**Required action A:** In the bistro review, shorten the paragraph beginning "The bistro is located at the National Star College" while keeping its main facts.
**Required action B:** From the bistro review, copy out the part that opens with the words containing "The building itself" and closes with "meal being prepared.", renaming "wheeled trolley" as "wheeled cart".
**Required action C:** Summarize the bistro review in two sentences.

**Page extract:**
+++

I'd heard good things about the Star Bistro from a friend, and always vaguely intended to go along and try it out for myself. But it was only when I heard Rob Rees talking about the project that I understood there was more to it than just another great restaurant: the Star Bistro is also a model of accessibility at work, providing all the necessary adjustments to allow disabled staff to work both in the kitchen and front-of-house roles. It immediately jumped to the very top of my list of places to try.
The bistro is located at the National Star College, which specialises in providing education for students with disabilities, and is a collaborative venture between the college and the Wiggly Worm charity. Upon arrival, parking is in the regular college car park, and a small sign directs bistro patrons to follow the signs for Reception. It always feels a bit strange to be wandering into a college campus for lunch, though I've eaten at enough student restaurants to be familiar with the experience.
The building itself is modern, and once you're inside the bistro is light and very spacious, meaning it felt a little empty when we arrived - although once it got busier, I was glad of the space between tables. But it doesn't take long to realise that the choice of table spacing is not primarily for the comfort of the guests. Some of the staff are in wheelchairs, and Rachel, the young lady who brought our food, uses a wheeled trolley to mitigate her disability.
The bistro has only been open for just over a year, so everything still feels very new. I loved the open design of the kitchen, meaning you can peek behind the scenes and watch your meal being prepared.
For my main course, I had Parisian gnocchi with spinach and wild mushrooms. There was only one vegetarian main (on a menu of just four items), and if I could change one thing it'd be to have more veggie choices, but the whole menu changes monthly which is frequent enough to mean we can go back and expect to eat something totally different. The gnocchi were fluffy, the spinach was freshly wilted, and there was a great selection of different mushrooms meaning that every mouthful was a different experience.

+++

**Excerpted data:**
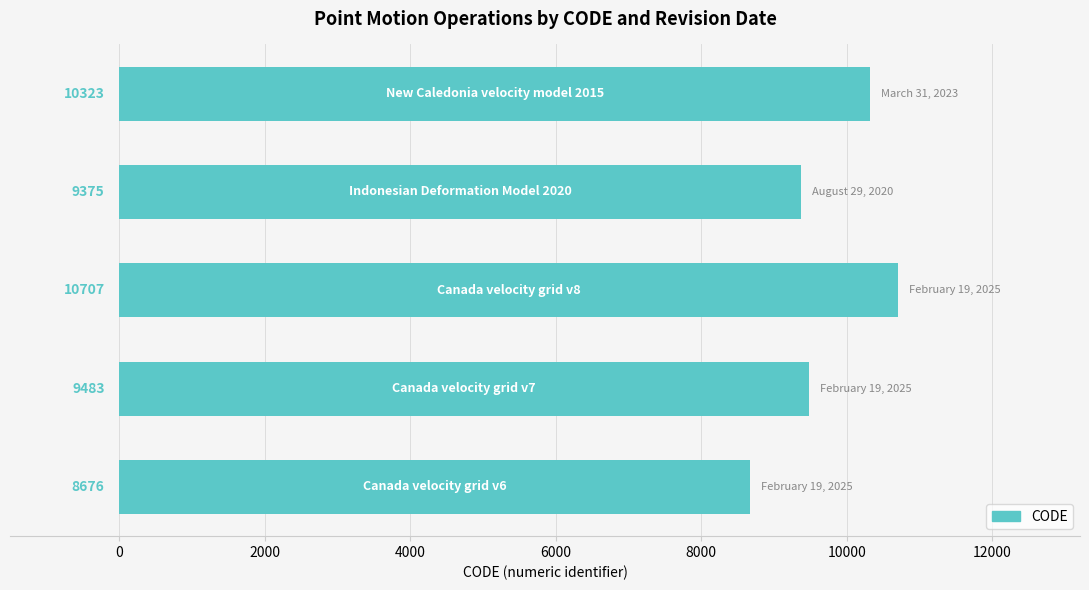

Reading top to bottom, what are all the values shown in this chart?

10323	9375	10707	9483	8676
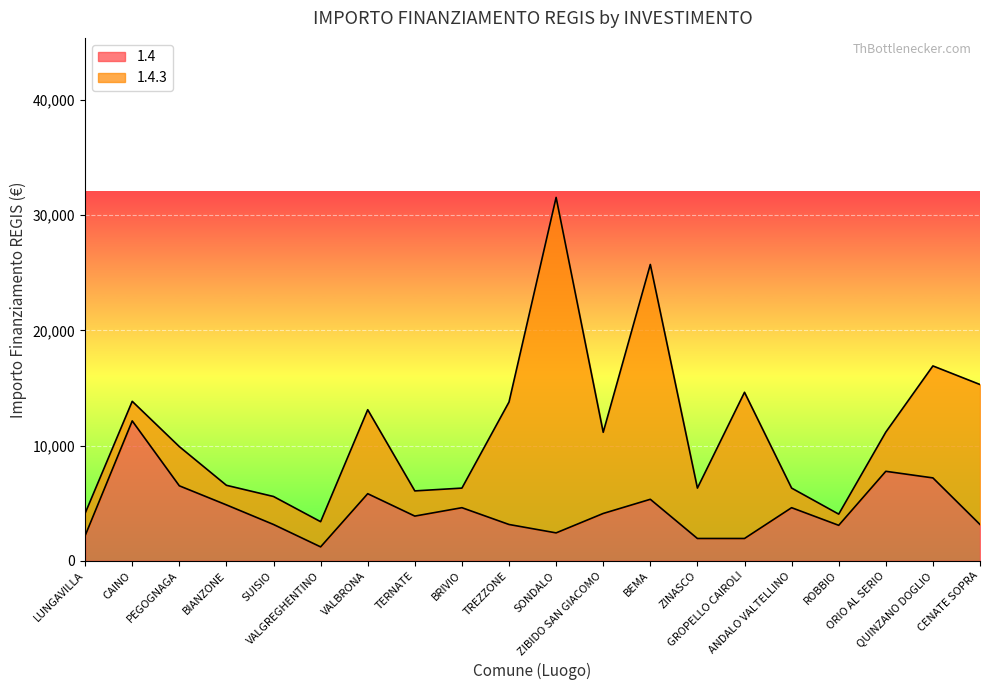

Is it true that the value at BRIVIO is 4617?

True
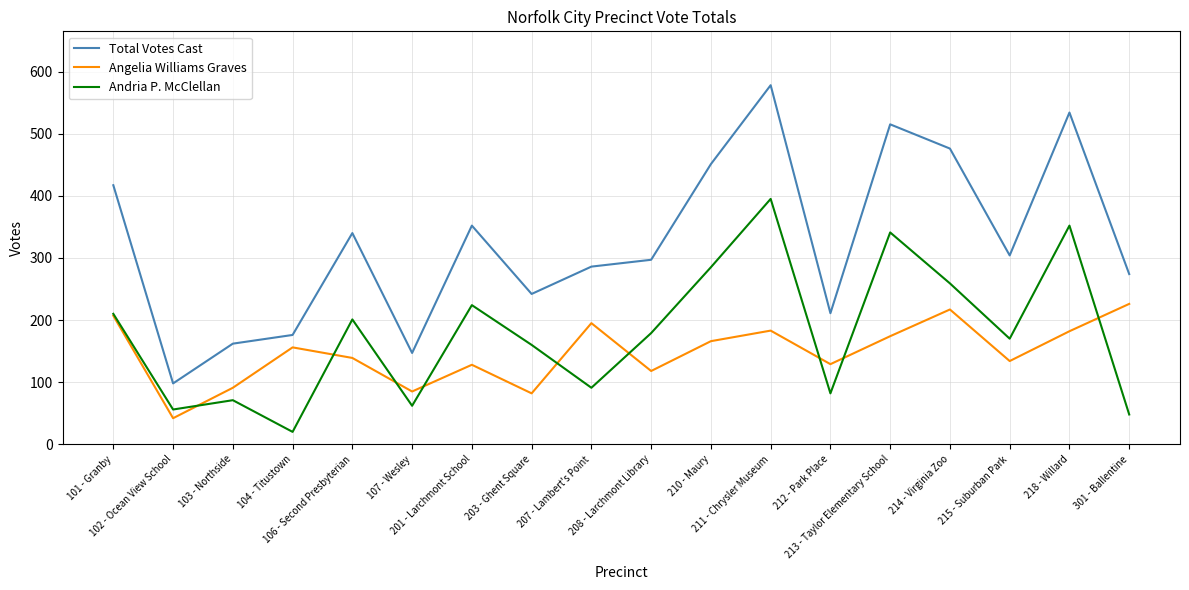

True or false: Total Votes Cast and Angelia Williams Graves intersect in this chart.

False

+++

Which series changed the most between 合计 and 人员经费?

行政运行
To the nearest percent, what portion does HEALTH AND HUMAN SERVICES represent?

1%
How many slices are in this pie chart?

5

+++

**Exercise output A:** The Star Bistro is at the National Star College, which specializes in education for students with disabilities, and is a joint venture between the college and the Wiggly Worm charity. Diners park in the regular college car park and follow the signs for Reception. Going onto a college campus for lunch feels a little strange, though the writer is used to student restaurants.

**Exercise output B:**
The building itself is modern, and once you're inside the bistro is light and very spacious, meaning it felt a little empty when we arrived - although once it got busier, I was glad of the space between tables. But it doesn't take long to realise that the choice of table spacing is not primarily for the comfort of the guests. Some of the staff are in wheelchairs, and Rachel, the young lady who brought our food, uses a wheeled cart to mitigate her disability.
The bistro has only been open for just over a year, so everything still feels very new. I loved the open design of the kitchen, meaning you can peek behind the scenes and watch your meal being prepared.

**Exercise output C:** The Star Bistro, a venture between the National Star College and the Wiggly Worm charity, makes the adjustments needed for disabled staff to work both in the kitchen and front of house, and its tables are widely spaced for staff who use wheelchairs or a wheeled trolley. The reviewer liked the open kitchen and the Parisian gnocchi with spinach and wild mushrooms but wished the four-item menu, which changes monthly, had more vegetarian choices.